The anxiety that most of us carry about the future is rooted in a very reasonable human perception: the future is uncertain. We cannot see tomorrow. We cannot guarantee that the job will still be there, that the health will hold, that the relationship will survive, that the money will be enough. And forward-looking minds — especially tender ones — can fill that uncertainty with catastrophe very quickly.
But there is a truth that, if you can really receive it, has the power to restructure the anxious parts of your mind: God is not in the dark about what is coming. He is not anxious about it. He is not bracing for the worst alongside you. He is already there — in the moment you have not yet arrived at — and He is already at work inside it.
"For I know the thoughts that I think toward you, says the Lord, thoughts of peace and not of evil, to give you a future and a hope."
— Jeremiah 29:11This verse was written to people in exile — people who had watched their nation fall, their temple burn, their stability collapse. People who had every human reason to believe the worst about their future. And into that precise moment of profound uncertainty and real-world devastation, God spoke a word of outrageous confidence about what He had planned for them.
Not a word of comfort about the present. A word of clarity about the destination.
An Author Who Has Already Read the Ending
Imagine an author who is sitting with a reader who is partway through a novel. The reader is distressed — the protagonist is in terrible danger, and the outcome looks bleak. But the author has already written the final chapter. The author knows, with full certainty, exactly how the story resolves. The reader's anxiety is real. But the author is not anxious.
That is an imperfect but useful picture of the relationship between your current circumstances and God's perspective on your life. He is not reading your story in real time, uncertain of the outcome. He wrote it. Not in the sense that your choices are scripted or your agency is removed — but in the sense that His sovereignty operates simultaneously over every timeline, every variable, every contingency. Nothing surprises Him. Nothing derails His purposes.
Ephesians 2:10 says you are "His workmanship, created in Christ Jesus for good works, which God prepared beforehand that you should walk in them." Beforehand. The works were prepared before you arrived at them. Which means that where you are going — the next season, the next purpose, the thing your heart has been reaching toward — has already been shaped and readied for your arrival.
What This Does to Fear
Fear about the future has a particular texture: it is the feeling of walking toward something unknown and uncontrolled. Of being exposed. Of not knowing if the ground ahead will hold. That feeling is very real, and it deserves to be treated with compassion rather than dismissal.
But what changes when you genuinely internalize that God has already been in the future you are afraid of? It does not eliminate the difficulty of what may lie ahead. But it changes the nature of the walk. You are not walking into territory that is unfamiliar to the One who walks with you. You are walking toward something He has already scouted, already prepared, and is already inhabiting with His presence and His provision.
The disciples were terrified the night before the crucifixion. They did not know that Easter was three days away. They only saw the end of everything they had trusted. But God was already in Sunday — already in the resurrection — already orchestrating the thing that would change the world. They were afraid of a future that God had already secured.
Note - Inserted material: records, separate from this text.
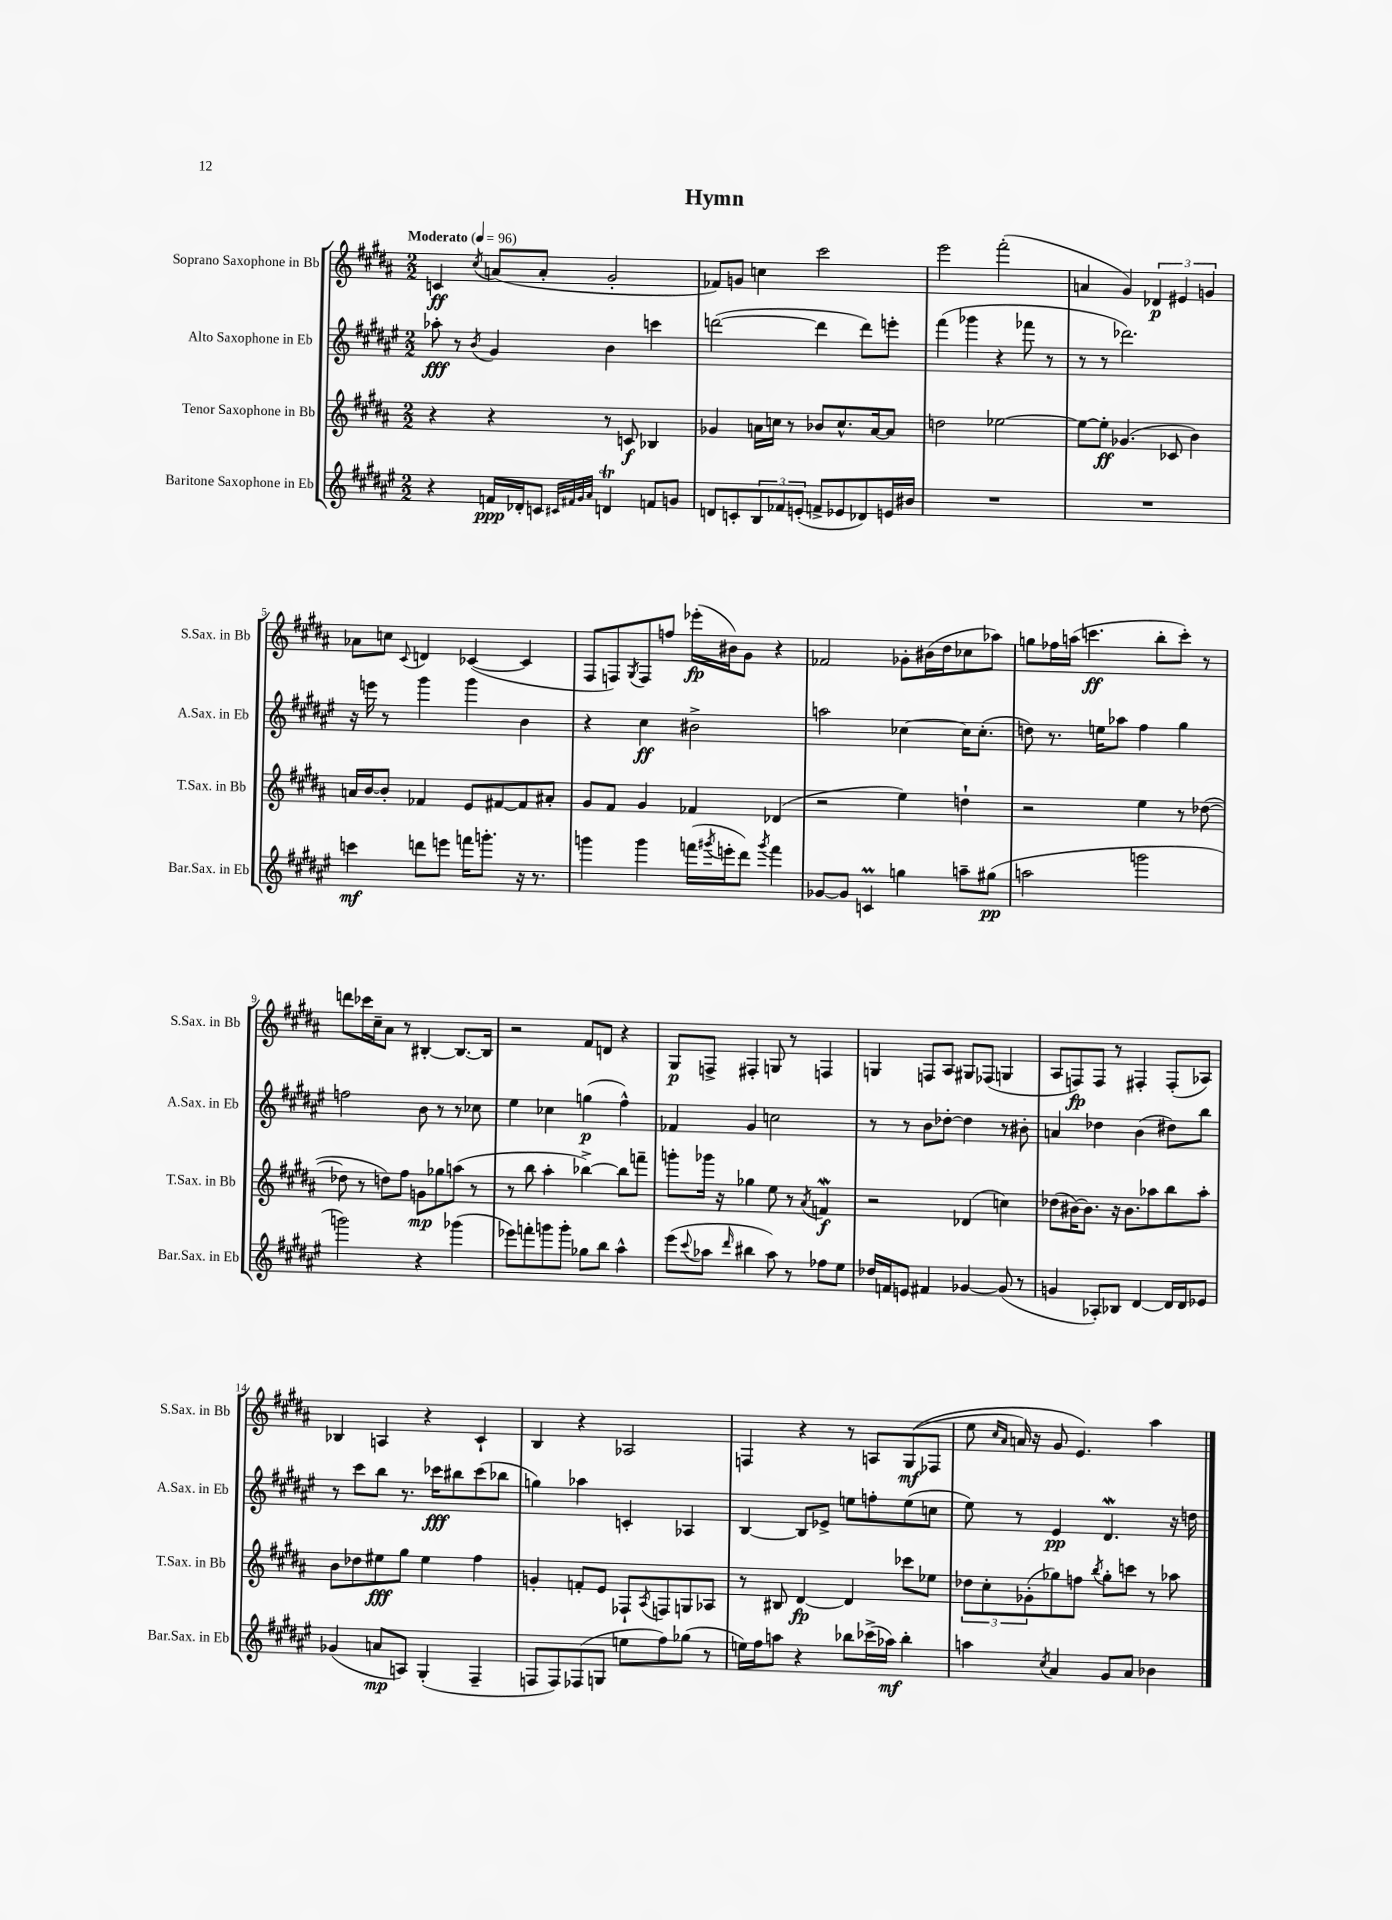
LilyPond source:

\header { title = "Hymn" }
<<
\new StaffGroup <<
\new Staff = "s0" \with { instrumentName = "Soprano Saxophone in Bb" shortInstrumentName = "S.Sax. in Bb" } {
    \clef treble \key b \major \numericTimeSignature \time 2/2 \tempo "Moderato" 4 = 96
    c'4\ff \acciaccatura { cis''8 } a'8( a'8-. gis'2-. |
    fes'8) g'8 c''4 cis'''2 |
    e'''2 fis'''2-.( |
    a'4 gis'4) \tuplet 3/2 { des'4\p eis'4 g'4 } |
    aes'8 c''8 \appoggiatura { cis'8 } d'4 ces'4~( ces'4 |
    fis8 f8) \acciaccatura { gis8 } f8 f''8 ees'''16-.\fp( bis'16) gis'8 r4 |
    fes'2 ges'8-. bis'16( dis''16 ces''8 aes''8) |
    g''8 fes''16 a''16( c'''4.\ff b''8-. c'''8-.) r8 |
    d'''8 ces'''16 cis''16-- ais'8 r8 bis4~-. bis8.~ bis16 |
    r2 fis'8 d'8 r4 |
    gis8\p f8-> fis4-. g8 r8 f4 |
    g4 f8 ais8 gis8 fes8( g4 |
    ais8 f8\fp) f8 r8 fis4-. fis8-.( aes8) |
    bes4 a4 r4 cis'4-! |
    b4 r4 aes2 |
    f4 r4 r8 a8 gis8\mf(\( fes8 |
    e''8 \grace { cis''16 ais'16 } a'16) r16 gis'8 e'4.\) ais''4 \bar "|." |
}
\new Staff = "s1" \with { instrumentName = "Alto Saxophone in Eb" shortInstrumentName = "A.Sax. in Eb" } {
    \clef treble \key fis \major \numericTimeSignature \time 2/2
    aes''8-.\fff r8 \acciaccatura { b'8 } gis'4 b'4 c'''4 |
    d'''2~( d'''4 d'''8) e'''8-. |
    fis'''4( ges'''4 r4 fes'''8 r8 |
    r8 r8 des'''2.) |
    r16 e'''16 r8 gis'''4 gis'''4 b'4 |
    r4 cis''4\ff bis'2-> |
    a''2 ces''4~ ces''16 ces''8.-.( |
    d''8) r8. e''16 aes''8 fis''4 gis''4 |
    f''2 b'8 r8 r8 ces''8 |
    eis''4 ces''4 g''4\p( fis''4-^) |
    fes'4 gis'4 c''2 |
    r8 r8 b'8 des''8~-. des''4 r8 bis'8-. |
    a'4 des''4 b'4( dis''8) b''8 |
    r8 cis'''8 b''8 r8. ces'''16\fff bis''8 ces'''8( bes''8 |
    g''4) aes''4 c'4-. aes4 |
    b4~ b8 ees'8-> e''8 f''8-. e''8( c''8 |
    eis''8) r8 eis'4\pp dis'4.\mordent r16 d''16 \bar "|." |
}
\new Staff = "s2" \with { instrumentName = "Tenor Saxophone in Bb" shortInstrumentName = "T.Sax. in Bb" } {
    \clef treble \key b \major \numericTimeSignature \time 2/2
    r4 r4 r8 c'8\f bes4 |
    ges'4 a'16 c''16 r8 bes'8 c''8.-^ a'16~ a'8 |
    d''2 ees''2~ |
    ees''8~ ees''8-.\ff ges'4.( ces'8 b'4) |
    a'16 b'16~ b'8-. fes'4 e'8 fis'8~ fis'8 ais'8-. |
    gis'8 fis'8 gis'4 fes'4 des'4( |
    r2 e''4) d''4-! |
    r2 e''4 r8 des''8~( |
    des''8 r8 d''8) fis''8 g'8\mp ges''8 a''8( r8 |
    r8 b''8 ais''4-. bes''4~->) bes''8 f'''8-- |
    g'''8-. ges'''16 r16 ges''4 e''8 r8 \acciaccatura { ais'8 } f'4\mordent\f |
    r2 des'4( c''4) |
    des''8( bis'16~) bis'8. r16 bis'8. aes''8 b''8 aes''8-. |
    b'8 des''8 eis''8\fff gis''8 eis''4 fis''4 |
    g'4-. f'8-. e'8 fes8-! \acciaccatura { ais8 } f8 g8 aes8 |
    r8 bis8 dis'4~\fp dis'4 ces'''8 ees''8 |
    \tuplet 3/2 { des''8 cis''8-. ges'8-.( } ges''8) f''8 \acciaccatura { b''8 } ges''8-. c'''8 r8 aes''8 \bar "|." |
}
\new Staff = "s3" \with { instrumentName = "Baritone Saxophone in Eb" shortInstrumentName = "Bar.Sax. in Eb" } {
    \clef treble \key fis \major \numericTimeSignature \time 2/2
    r4 f'16\ppp des'16-. c'8 \grace { cis'32 fis'32 gis'32 ais'32 } d'4\trill f'8 g'8 |
    d'8 c'8-. \tuplet 3/2 { b8 fes'8 e'8-.( } f'8-> ees'8 des'8) e'16 bis'16 |
    R1 |
    R1 |
    c'''4\mf d'''8 e'''8 f'''16 g'''8.-. r16 r8. |
    g'''4 g'''4 f'''16( \acciaccatura { gis'''8 } e'''16-. dis'''8) \acciaccatura { gis'''8 } f'''4 |
    ges'8~ ges'8 c'4\prall g''4 a''8-- gis''8\pp( |
    a''2 g'''2 |
    g'''2) r4 ges'''4( |
    ees'''8) f'''8-. g'''8 g'''8-. ges''8 b''8 ais''4-^ |
    eis'''8( \appoggiatura { cis'''8 } aes''8 \grace { dis'''16 } bis''4 aes''8) r8 fes''8 eis''8 |
    des''16 f'16 e'8 fis'4 ges'4~ ges'8( r8 |
    g'4 aes8-.) bes8 dis'4~ dis'16 dis'16 ees'8 |
    ges'4( a'8\mp a8) gis4-.( fis4-- |
    f8 f8) fes8( g8 e''8 fis''8) ges''8( r8 |
    e''16) fis''16 a''8 r4 bes''8 ces'''16->( aes''16\mf) bes''4-. |
    a''4 \acciaccatura { cis''8 } ais'4 gis'8 ais'8 bes'4 \bar "|." |
}
>>
>>
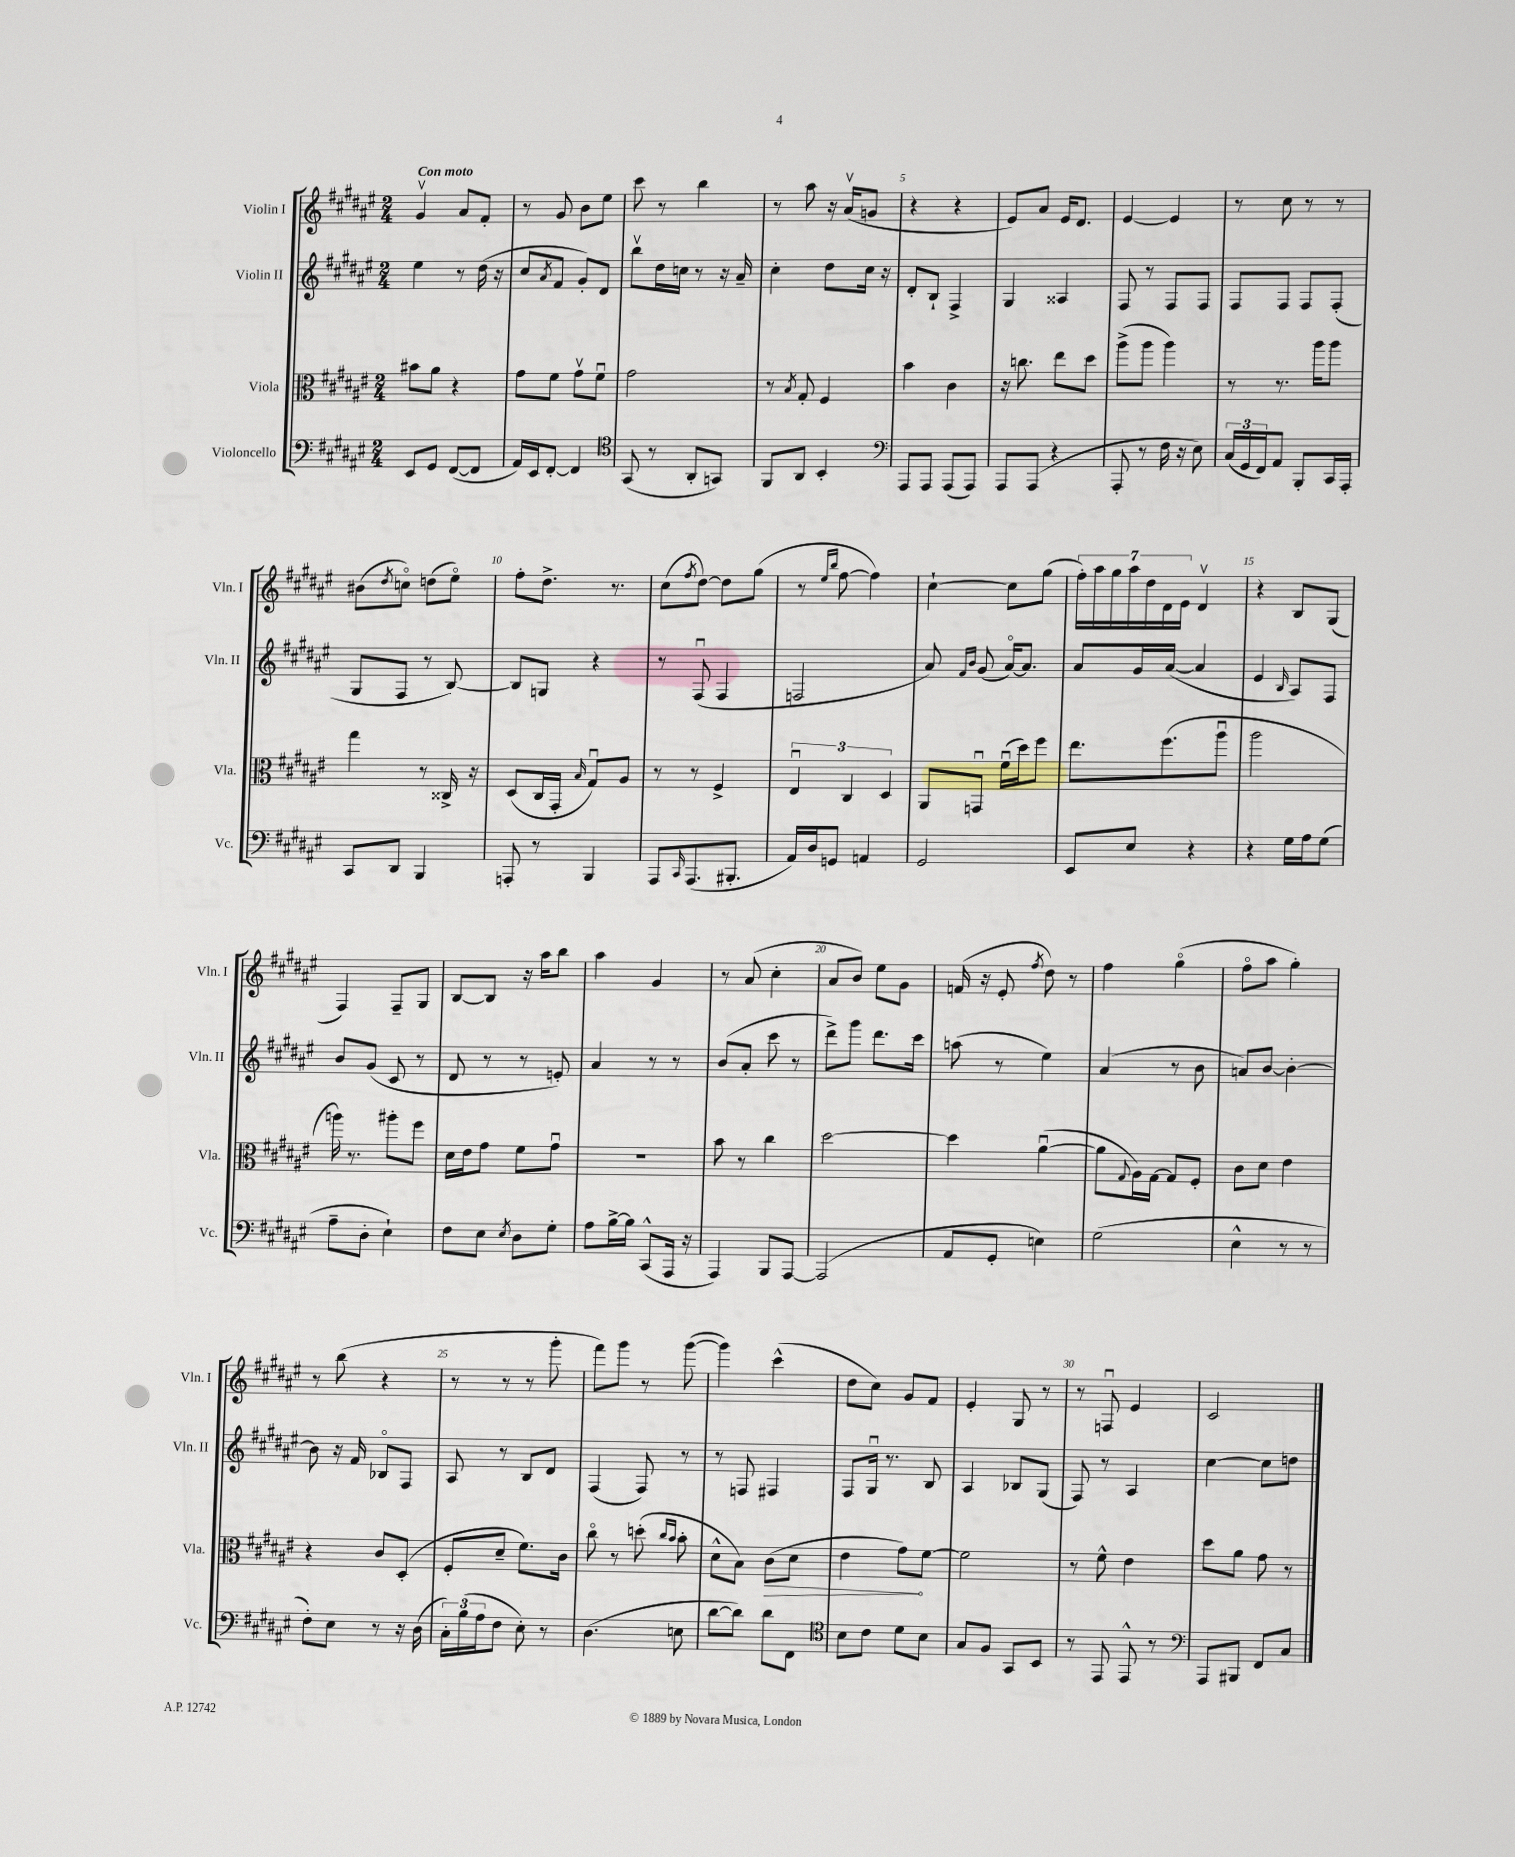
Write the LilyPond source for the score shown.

<<
\new StaffGroup <<
\new Staff = "s0" \with { instrumentName = "Violin I" shortInstrumentName = "Vln. I" } {
    \clef treble \key fis \major \numericTimeSignature \time 2/4 \tempo "Con moto"
    gis'4\upbow ais'8 fis'8-. |
    r8 gis'8 b'8 eis''8 |
    cis'''8 r8 b''4 |
    r8 ais''8 r16 ais'16\upbow( g'8 |
    r4 r4 |
    eis'8) ais'8 eis'16 dis'8. |
    eis'4~ eis'4 |
    r8 cis''8 r8 r8 |
    bis'8( \acciaccatura { dis''8 } c''8\flageolet) d''8( eis''8\flageolet) |
    fis''8-. dis''8.-> r8. |
    cis''8( \acciaccatura { fis''8 } dis''8~) dis''8 gis''8( |
    r8 \grace { eis''16 b''16 } fis''8~ fis''4) |
    cis''4~-! cis''8 gis''8( |
    \tuplet 7/4 { fis''16-.) ais''16 gis''16 ais''16 dis''16 dis'16 eis'16 } dis'4\upbow |
    r4 b8 gis8( |
    fis4) fis8-- gis8 |
    b8~ b8 r16 ais''16 b''8 |
    ais''4 gis'4 |
    r8 ais'8( cis''4-. |
    ais'8 b'8) eis''8 gis'8 |
    f'16( r16 eis'8-. \acciaccatura { fis''8 } dis''8) r8 |
    fis''4 gis''4\flageolet( |
    fis''8\flageolet ais''8 gis''4-.) |
    r8 b''8( r4 |
    r8 r8 r8 gis'''8-. |
    fis'''8) gis'''8 r8 gis'''8~( |
    gis'''4) cis'''4-^( |
    dis''8 cis''8) gis'8 fis'8 |
    eis'4-. gis8 r8 |
    r8 f8\downbow eis'4 |
    cis'2 \bar "|." |
}
\new Staff = "s1" \with { instrumentName = "Violin II" shortInstrumentName = "Vln. II" } {
    \clef treble \key fis \major \numericTimeSignature \time 2/4
    eis''4 r8 dis''16( r16 |
    cis''8 \acciaccatura { ais'8 } fis'8 gis'8-.) dis'8 |
    b''8\upbow dis''16 c''16 r8 r16 ais'16-- |
    cis''4-. dis''8 cis''16 r16 |
    dis'8-. b8-! fis4-> |
    gis4 aisis4 |
    fis8 r8 fis8 fis8 |
    fis8 fis8 fis8 fis8-.( |
    gis8 fis8 r8 b8~) |
    b8 g8 r4 |
    r8 fis8\downbow( fis4 |
    f2 |
    ais'8) \grace { fis'16 b'16 } gis'8( ais'16~\flageolet) ais'8. |
    ais'8 gis'16 ais'16~( ais'4 |
    eis'4 \grace { b16 } ais8) fis8 |
    b'8 gis'8( cis'8 r8 |
    dis'8 r8 r8 e'8-.) |
    ais'4 r8 r8 |
    b'8( ais'8-. cis'''8 r8 |
    dis'''8->) gis'''8 dis'''8. cis'''16 |
    a''8( r8 eis''4) |
    ais'4( r8 b'8 |
    a'8) b'8~ b'4~-. |
    b'8 r16 fis'16 bes8\flageolet fis8 |
    ais8 r8 b8 dis'8 |
    fis4( fis8) r8 |
    r8 f8 fis4 |
    fis8 gis16\downbow r8. b8 |
    ais4 bes8 gis8( |
    fis8) r8 ais4 |
    cis''4~ cis''8 d''8 \bar "|." |
}
\new Staff = "s2" \with { instrumentName = "Viola" shortInstrumentName = "Vla." } {
    \clef alto \key fis \major \numericTimeSignature \time 2/4
    bis'8 ais'8 r4 |
    gis'8 fis'8 gis'8\upbow fis'8\downbow |
    gis'2 |
    r8 \acciaccatura { b8 } gis8-. fis4 |
    b'4 cis'4 |
    r16 c''8. eis''8 dis''8 |
    ais''8->( ais''8 ais''4) |
    r8 r8. ais''16 ais''8 |
    gis''4 r8 cisis16-> r16 |
    dis8( cis16 gis,16-. \grace { b16 } gis8\downbow) ais8 |
    r8 r8 fis4-> |
    \tuplet 3/2 { eis4\downbow cis4 dis4 } |
    ais,8 g,8\downbow fis'16\downbow( dis''16) fis''8 |
    eis''8. fis''8.( ais''8\downbow |
    ais''2 |
    a''16) r8. ais''8-. fis''8 |
    dis'16 eis'16 gis'8 fis'8 gis'8\downbow |
    r2 |
    b'8 r8 cis''4 |
    dis''2~ |
    dis''4 ais'4~\downbow( |
    ais'8 \appoggiatura { gis8 } ais16) gis16~ gis8 fis8-. |
    cis'8 dis'8 eis'4 |
    r4 cis'8 dis8-.( |
    fis8-. dis'8-- fis'8.) cis'16 |
    cis''8\flageolet r8 d''8-.( \grace { cis''16 b'16 } b'8-. |
    dis'8-^ b8) \once \override Hairpin.circled-tip = ##t cis'8\>( dis'8 |
    eis'4 gis'8\!) fis'8~ |
    fis'2 |
    r8 fis'8-^ eis'4 |
    dis''8 ais'8 gis'8 r8 \bar "|." |
}
\new Staff = "s3" \with { instrumentName = "Violoncello" shortInstrumentName = "Vc." } {
    \clef bass \key fis \major \numericTimeSignature \time 2/4
    eis,8 gis,8 fis,8~( fis,8 |
    ais,16) eis,16 fis,8~-. fis,4 |
    \clef tenor gis,8( r8 ais,8-. g,8) |
    fis,8 ais,8 b,4-. |
    \clef bass ais,,8 ais,,8 ais,,8( ais,,8) |
    ais,,8 ais,,8( r4 |
    ais,,8-. r8 fis16 r16 eis8) |
    \tuplet 3/2 { cis16( gis,16 fis,16) } ais,8 b,,8-. cis,16 ais,,16-. |
    cis,8 dis,8 b,,4 |
    a,,8-. r8 b,,4 |
    ais,,8 \grace { cis,16 } ais,,8.( bis,,8.-. |
    ais,16) dis16 g,8 a,4 |
    gis,2 |
    eis,8 eis8 r4 |
    r4 gis16 ais16 gis8( |
    ais8-- dis8-. eis4-!) |
    fis8 eis8 \acciaccatura { eis8 } dis8 gis8-. |
    ais8 b16~-> b16 cis,8-^( ais,,16 r16 |
    ais,,4) b,,8 ais,,8~ |
    ais,,2( |
    ais,8 gis,8-. e4) |
    gis2( |
    eis4-^ r8 r8 |
    fis8-.) eis8 r8 r16 dis16( |
    \tuplet 3/2 { cis16-.) b16( ais16 } fis8 eis8-.) r8 |
    dis4.( e8 |
    dis'8~ dis'8) dis'8 fis,8 |
    \clef tenor b8 cis'8 dis'8 b8 |
    gis8 fis8 gis,8 b,8 |
    r8 eis,8 eis,8-^ r8 |
    \clef bass ais,,8 bis,,8 fis,8 cis8 \bar "|." |
}
>>
>>
\layout { \context { \Score \override BarNumber.break-visibility = ##(#f #t #t) barNumberVisibility = #(every-nth-bar-number-visible 5) } }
You may be afraid of a future that God has already secured.
Let His Presence in Your Tomorrow Inform Your Present
The practical implication of this truth is not passivity. It is peace. Peace that, as Philippians 4:7 says, surpasses human understanding — because it is not generated by understanding the outcome. It is generated by knowing the character of the One who holds the outcome.
You can move forward. Not because you know everything about what is ahead. But because He does. Not because the path is clear. But because the Guide is trustworthy. Not because the future is guaranteed to look the way you planned. But because the God who is already there is the same God who has never once broken a promise, never once abandoned someone who trusted Him, and never once stopped working all things together for the good of those He loves.
"And we know that all things work together for good to those who love God, to those who are the called according to His purpose."
— Romans 8:28All things. Not the comfortable things. Not the things that went according to plan. All things — including the detours, the losses, the surprises, the seasons of confusion and grief and uncertainty that feel like they are derailing everything.
He is already in your tomorrow. Walk toward it. He will meet you there — exactly as He promised. He always does.